La mañana transcurrió en medio de un mundo de gente que venía, entraba y salía del local como si fuera el último día del mundo. La caja registradora no daba abasto de tanto y tanto registrar tickets, las boletas de consumo detallado estaban por acabarse y Juana estaba al borde del ataque de nervios.
El encargado del local estaba enfurecido porque la gente se amontonaba en la caja y porque los demás empleados tampoco daban abasto con los pedidos a domicilio y los pedidos del mostrador. En fin..., la carnicería parecía una feria de domingo con toda esa gente dentro, como si fueran turistas recorriendo un paseo de la ciudad.
A las doce y treinta, Juana hizo el arqueo de la caja y se retiró, gracias a Dios y a su buen criterio, con el un buen arqueo de caja, sin faltantes ni sobrantes. Deseando irse después de una discusión con el encargado, que no dejaba de atormentarla y de acosarla cada día, y hoy no había sido la excepción.
Juana pensaba constantemente que ser mujer no era una ventaja para ciertos trabajos y ciertos lugares, que la vida no era justa, y se preguntaba por qué diablos toleraba tantas groserías y tantas insinuaciones de un tipejo que apenas había terminado la escuela primaria y que en varias ocasiones había intentado agredirla físicamente pero sin éxito, gracias a los demás compañeros de la carnicería que siempre estaban cerca y con los ojos bien abiertos, sabiendo que este energúmeno estaba dispuesto a todo con tal de conseguir que ella se acostara con él.
La tarde era calurosa y debía tomar el subterráneo en la estación de Castro Barros, de Once a Caballito en menos de 20 minutos, y estaría en la frescura de su casa y se daría un baño refrescante para luego regresar a las cuatro y media a padecer el mismo tormento hasta las nueve de la noche.
El calor era agobiante, el subte parecía un baño turco.

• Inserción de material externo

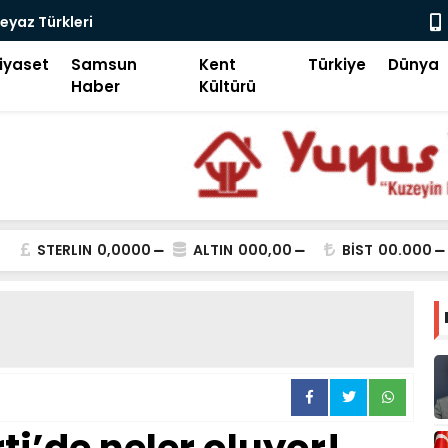
e Taşla Dolduruldu!
Motorcu De
iyaset
Samsun
Kent
Türkiye
Dünya
Haber
Kültürü
STERLIN
0,0000
ALTIN
000,00
BİST
00.000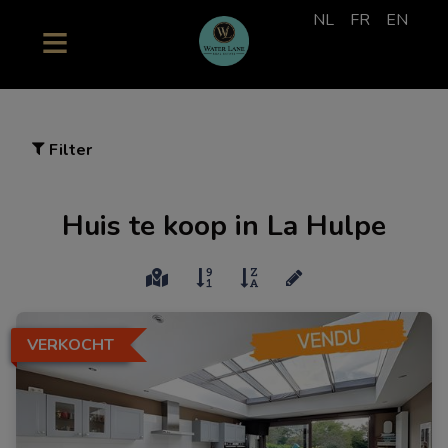
NL
FR
EN
Filter
Huis te koop in La Hulpe
VERKOCHT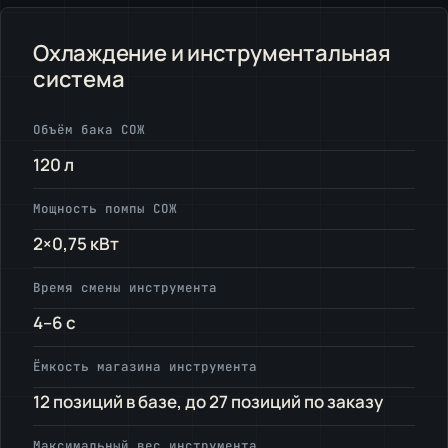
Охлаждение и инструментальная
система
Объём бака СОЖ
120 л
Мощность помпы СОЖ
2×0,75 кВт
Время смены инструмента
4–6 с
Ёмкость магазина инструмента
12 позиций в базе, до 27 позиций по заказу
Максимальный вес инструмента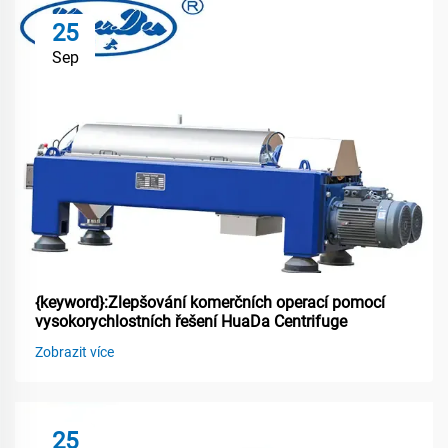
25
Sep
{keyword}:Zlepšování komerčních operací pomocí
vysokorychlostních řešení HuaDa Centrifuge
Zobrazit více
25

Llegó el tren. Paró y se subió en el último vagón esperando la soledad de un rincón, ya con los ojos llenos de lágrimas.
La gente la miraba sin decir nada. La observaban. La estudiaban. Un par de mujeres muy bien arregladas se reían al mirarla y mientras, conversaban; seguramente hablarían de ella, era demasiado obvio.
Había alguien detrás de esas dos mujeres, que la miraba insistentemente. Como pensativo. Un hombre, Un desconocido. Juana pensaba qué sería lo que estaba pensando ese hombre. De pronto este señor se acercó a ella y le preguntó sin vueltas por qué estaba llorando, porqué estaba tan angustiada.
- Porque tengo problemas y no quiero ser grosera, pero creo que no es su asunto, por favor déjeme sóla.
- No. Perdóname, no te asustes, no soy un loco, ni un pesado...
Juana lo interrumpió.
- No, si yo no quise decir eso. Sé quien sos, te reconozco. ¿Qué haces en el subte?
- Me escapo, como vos.
Una sonrisa se dibujó en la cara de Juana y la sonrisa fue correspondida. Mientras, detrás de ellos, las dos mujercitas bien arregladas se quedaron boquiabiertas. También se habían dado cuenta de quién se trataba, quién era el hombre que hablaba y sonreía con Juana.
- Te invito un café.
- No sé si debo, mira, soy casada, no quiero problemas y no estoy dispuesta a nada; perdona la franqueza, pero no quiero ni me interesan las aventuras.
- Vamos, no seas mal pensada, ¿acaso crees que ando levantando mujeres casadas en el subterráneo?
- No, pero por las dudas te lo aclaro. Te agradezco el interés, entiendo que poca gente tiene un gesto como el que vos tuviste conmigo, pero no hace falta que me invites a nada, no quiero que me tengas lástima. Solamente tengo problemas y a veces lloro, no te preocupes, no pasa nada.
- Mirá, hagamos una cosa, ¿hasta dónde vas?
- Acoyte y Rivadavia.
- Bueno, bárbaro, bajamos en Acoyte y Rivadavia y tomamos un café en Elizabeth, si? ¿Conocés el boliche?
- Sí, lo conozco.
- Bueno, es un lugar bien concurrido y vas a estar rodeada de gente. Así perdés el miedo. Si no te sentís cómoda, te vas y listo. ¿De acuerdo?
- OK. Vamos, te acepto el café.
Bajaron en Acoyte y Rivadavia, y para sorpresa de Juana nadie los molestó; la gente se daba vuelta a mirar pero nadie se acercó a pedir autógrafos ni a nada. Los pensamientos de Juana volaban y se sintió afortunada porque seguramente muchos de los chicos y chicas que se cruzaban con ellos hubieran hecho cualquier cosa por estar con este personaje tan conocido.